Anonymity, authenticity, and accountability (AAA) are three basic security properties of digital information systems. As a systems research lab, our primary interest in this area lies on how to tailor well established crypto models for design of security management architectures, especially for protection of computing resources. Our goal is to provide reasonable protection strengths in response to the threat levels, by harmonizing the strengths of the three properties at the least performance cost.

Many of the Internet based collaborations are fairly autonomous, need based, mission driven. Often organizations have to work together to serve a mission but prefer to remain anonymous, i.e., the notion of anonymous, accountable collaboration. We are investigating security management support for large scale applications that have some of all of these characteristics. Example applications include secure, anonymous workflow management, blinded peer review, policy conformance architecture, and confidential auditing. Many of these applications are involved with the interface and integration of high level system architecture (virtual community, portal, etc.) and document design (e.g., XML). The tradeoff analysis extends from the basic security properties to linkability and traffic patterns dispersing, in order to balance the tradeoff between security properties and performance.

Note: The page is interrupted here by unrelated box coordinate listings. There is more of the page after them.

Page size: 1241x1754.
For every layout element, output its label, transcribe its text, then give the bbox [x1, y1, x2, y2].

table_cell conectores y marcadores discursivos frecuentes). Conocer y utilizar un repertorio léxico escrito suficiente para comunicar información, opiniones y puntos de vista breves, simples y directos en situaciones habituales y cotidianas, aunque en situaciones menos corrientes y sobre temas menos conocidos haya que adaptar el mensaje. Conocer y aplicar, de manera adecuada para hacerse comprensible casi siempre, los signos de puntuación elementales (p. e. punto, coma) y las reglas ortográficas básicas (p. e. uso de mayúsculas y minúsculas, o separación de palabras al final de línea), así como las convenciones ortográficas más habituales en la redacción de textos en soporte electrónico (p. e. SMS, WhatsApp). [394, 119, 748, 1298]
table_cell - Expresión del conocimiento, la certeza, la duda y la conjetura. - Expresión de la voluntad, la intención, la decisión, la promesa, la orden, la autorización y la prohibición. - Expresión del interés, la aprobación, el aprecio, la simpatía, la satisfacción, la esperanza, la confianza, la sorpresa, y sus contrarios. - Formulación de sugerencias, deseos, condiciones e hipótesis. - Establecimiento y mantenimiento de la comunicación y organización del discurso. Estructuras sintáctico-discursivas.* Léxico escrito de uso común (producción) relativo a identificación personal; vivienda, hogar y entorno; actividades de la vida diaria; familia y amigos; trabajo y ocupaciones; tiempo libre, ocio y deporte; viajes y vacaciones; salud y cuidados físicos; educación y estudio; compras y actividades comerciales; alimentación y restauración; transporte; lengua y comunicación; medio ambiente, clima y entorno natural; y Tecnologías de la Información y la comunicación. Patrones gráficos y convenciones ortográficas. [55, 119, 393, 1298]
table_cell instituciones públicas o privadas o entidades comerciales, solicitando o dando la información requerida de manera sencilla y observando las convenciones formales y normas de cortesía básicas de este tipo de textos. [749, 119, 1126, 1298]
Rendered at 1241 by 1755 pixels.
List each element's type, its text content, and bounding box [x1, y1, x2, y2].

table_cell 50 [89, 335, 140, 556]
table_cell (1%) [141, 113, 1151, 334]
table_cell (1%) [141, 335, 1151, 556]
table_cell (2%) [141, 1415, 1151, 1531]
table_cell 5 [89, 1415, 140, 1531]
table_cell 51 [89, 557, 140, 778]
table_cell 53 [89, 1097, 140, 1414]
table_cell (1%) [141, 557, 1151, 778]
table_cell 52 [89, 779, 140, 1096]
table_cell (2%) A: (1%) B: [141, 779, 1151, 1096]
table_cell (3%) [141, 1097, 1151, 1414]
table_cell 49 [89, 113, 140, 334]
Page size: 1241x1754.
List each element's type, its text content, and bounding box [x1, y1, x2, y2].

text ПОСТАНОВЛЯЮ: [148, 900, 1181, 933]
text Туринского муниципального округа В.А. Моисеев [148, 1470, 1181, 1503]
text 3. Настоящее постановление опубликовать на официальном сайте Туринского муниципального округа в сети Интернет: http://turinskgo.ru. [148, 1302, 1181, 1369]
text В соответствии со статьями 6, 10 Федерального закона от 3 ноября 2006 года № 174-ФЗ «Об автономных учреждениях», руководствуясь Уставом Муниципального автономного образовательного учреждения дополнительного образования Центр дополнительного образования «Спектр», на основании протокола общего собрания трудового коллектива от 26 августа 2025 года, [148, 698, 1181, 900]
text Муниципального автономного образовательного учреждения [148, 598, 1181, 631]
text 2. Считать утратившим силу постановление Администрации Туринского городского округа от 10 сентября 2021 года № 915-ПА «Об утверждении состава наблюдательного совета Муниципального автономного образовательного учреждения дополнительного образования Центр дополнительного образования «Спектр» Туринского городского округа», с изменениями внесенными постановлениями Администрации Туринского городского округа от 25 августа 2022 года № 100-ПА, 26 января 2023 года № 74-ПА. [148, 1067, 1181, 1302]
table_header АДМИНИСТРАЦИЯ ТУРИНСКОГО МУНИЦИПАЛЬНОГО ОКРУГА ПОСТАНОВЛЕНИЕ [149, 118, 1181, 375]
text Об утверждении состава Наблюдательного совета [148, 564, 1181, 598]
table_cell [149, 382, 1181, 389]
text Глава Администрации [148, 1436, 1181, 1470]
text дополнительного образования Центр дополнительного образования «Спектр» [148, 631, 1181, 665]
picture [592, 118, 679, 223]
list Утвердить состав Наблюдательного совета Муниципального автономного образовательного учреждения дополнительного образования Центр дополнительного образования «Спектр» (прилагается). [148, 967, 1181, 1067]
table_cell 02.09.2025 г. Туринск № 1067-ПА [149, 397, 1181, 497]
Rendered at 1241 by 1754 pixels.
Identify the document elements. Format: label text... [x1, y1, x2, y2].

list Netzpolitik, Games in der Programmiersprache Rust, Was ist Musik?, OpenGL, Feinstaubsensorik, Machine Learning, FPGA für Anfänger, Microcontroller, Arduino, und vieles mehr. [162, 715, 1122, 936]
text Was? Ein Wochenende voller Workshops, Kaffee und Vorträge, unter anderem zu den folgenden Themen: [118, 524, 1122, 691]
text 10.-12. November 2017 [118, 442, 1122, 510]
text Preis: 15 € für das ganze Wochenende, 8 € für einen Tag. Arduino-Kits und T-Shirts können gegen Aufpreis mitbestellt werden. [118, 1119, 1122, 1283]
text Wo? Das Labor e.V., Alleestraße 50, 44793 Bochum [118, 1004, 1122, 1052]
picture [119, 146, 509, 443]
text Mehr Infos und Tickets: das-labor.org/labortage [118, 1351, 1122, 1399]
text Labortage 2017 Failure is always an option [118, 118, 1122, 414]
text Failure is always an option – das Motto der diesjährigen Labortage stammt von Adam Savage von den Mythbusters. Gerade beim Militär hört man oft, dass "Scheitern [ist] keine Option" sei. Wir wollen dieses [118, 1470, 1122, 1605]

To gain in-depth understanding of these subtle issues we take the electronic cash (E-cash) paradigm as the theoretical bases to investigate system design issues. The off-line transaction model provides an excellent reference architecture for design of distributed systems with high security and privacy requirements. The value of computing resources becomes void with the passing of time, and therefore the classical E-cash algorithms and other similar paradigms need to be tailored for our needs. We are in active development of low-overhead schemes for management of time, transferability, and resource/credit divisibility. In addition to algorithm and protocol designs, a working software prototype is available for both teaching and research purposes.

We propose a timed zero-knowledge proof (TZKP) protocol for session-based access control of computing resources. TZKP is derived from the Eng-Okamoto disposable authentication protocol (DAP) (originally designed for N-divisible E-cash,) by embedding session numbers into its cryptographic constructs. Tokens are accounted for in sessions to reduce the cost of tracking spent tokens and token withdrawals significantly.

Transfer of privileges or responsibility is a basic operation in many distributed applications, e.g., authority delegation, workflow, etc. We propose the notion of multi-source reusability (MSR) to distinguish multiple (legal) transfers of a token from the (illegal) reuse of a token. MSR is constructed by manipulations of the control variables in Eng-Okamoto's DAP. It is proven resistant to the collusion attacks of principals engaged in the transfer process.